Brasília - A servidora Adeildda Ferreira dos Santos acessou informações de 2.949 contribuintes entre 1 de agosto e 8 de dezembro do ano passado, informou ontem a Corregedoria da Receita Federal. Lotada até hoje na agência do fisco em Mauá (SP), Adeildda é uma das investigadas pela quebra do sigilo fiscal do vice-presidente do PSDB, Eduardo Jorge Caldas Pereira, em outubro.
Esse e outros esclarecimentos parciais sobre as investigações internas foram divulgados por meio de nota lida na portaria do prédio do Ministério da Fazenda pelo corregedor-geral, Antonio Carlos d’Ávila, que se recusou a responder a perguntas.
Segundo o texto lido pelo corregedor, na maior parte dos casos não foram acessadas informações protegidas pelo sigilo fiscal, mas apenas dados cadastrais. Informações do mesmo tipo a respeito de EJ, “tais como nome, endereço, telefone”, teriam sido acessadas na agência de Formiga (MG).
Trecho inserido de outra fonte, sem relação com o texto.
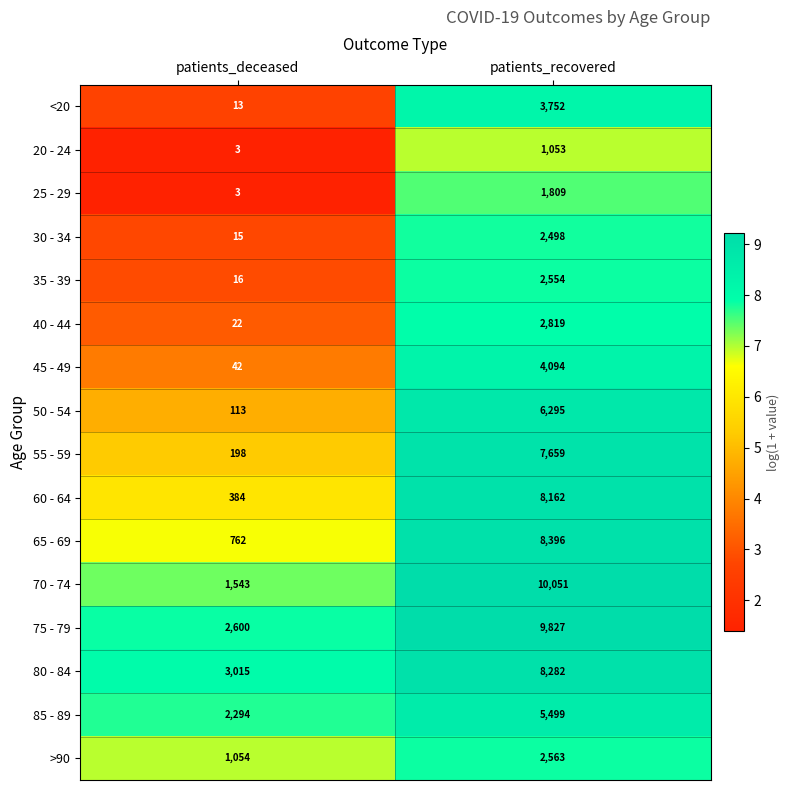

Read the 30 - 34 value at patients_recovered, to the nearest 50.

2500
Não citado, também consta dos cadastros o CPF do contribuinte, necessário para buscas de informações sigilosas no sistema do fisco. Outros acessos de Adeildda envolveram processos de cobrança, que podem ou não conter dados sigilosos - ou seja, que identifiquem a situação econômico-financeira do contribuinte e o andamento de seus negócios.
Não houve menção ao uso da senha da analista tributária Antonia Aparecida Neves Silva para o acesso às declarações de Imposto de Renda de EJ e outras quatro pessoas ligadas a José Serra.
O corregedor disse, porém, que 2.591 contribuintes cujos dados foram acessados por Adeildda não pertenciam à jurisdição da agência de Mauá, “o que é indício, a priori, de acesso imotivado por parte da servidora”. A intenção de Adeildda ainda estaria em apuração.
Em Formiga, de acordo com o fisco, houve uma única consulta, embora o sistema registre dez operações - como o acesso, as mudanças de página e a saída.
A Receita em São Paulo informou que mandou pedido de retorno de Adeildda ao Serviço Federal de Processamento de Dados, órgão de origem da servidora.